SPAIN – Spain should embrace pension reform more vigorously to meet the ageing challenge, the European Commission says.
“The European Commission concludes that Spain fully meets the requirements of having a budget close to balance or at surplus as set in the Stability and Growth Pact, but should embrace pension reform more vigorously to address the costs of an ageing population,” the Commission said in an assessment of Spain’s stability and convergence programme.
The Commission said the impact on public finances of pension reform already in train was “unclear”.
It noted that the government wants to move towards a better match between contributions and pension benefits while raising the lowest pensions.
“However, the impact of this potential reform on public finances in the long term, remains unclear.”
It said that Spain appears to be in a relatively favourable position over long-term public finances, “despite the projected budgetary cost of an ageing population”.
It said the reforms agreed under the so-called “Pacto de Toledo” have not yet been fully translated into a reform agenda.

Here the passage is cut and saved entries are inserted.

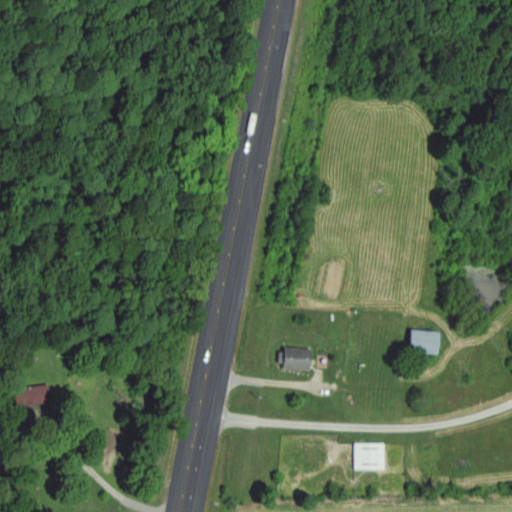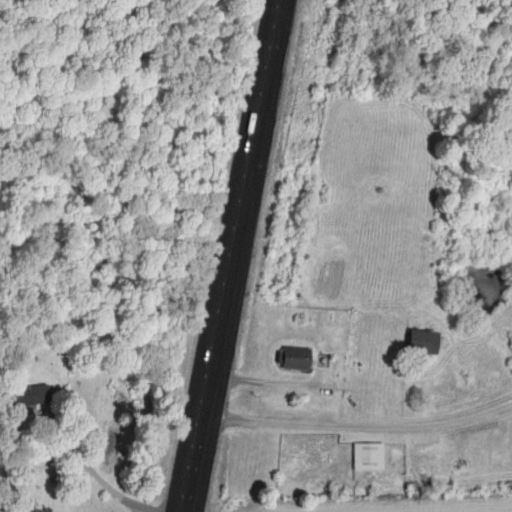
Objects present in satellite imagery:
road: (231, 255)
building: (424, 342)
building: (296, 359)
road: (358, 430)
building: (371, 456)
road: (116, 492)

And it added that the “reform agenda to align contributions and benefits more closely is not yet defined”.
“In view of the above assessment, it would be appropriate for Spain to prevent the emergence of unsustainable trends in public finances in the long run, in particular through a major reform of the pension system.”
Elsewhere, the Commission commented on Latvia, Lithuania and Slovenia.
It said Latvia is also in a “relatively favourable position to meet the budgetary costs of an ageing population”.
Lithuania’s relatively low debt ratio and pension reform measures already enacted “would contribute to limiting the budgetary impact of ageing”.
Slovenia faced some risk of budgetary imbalances to meet the budgetary costs of an ageing population.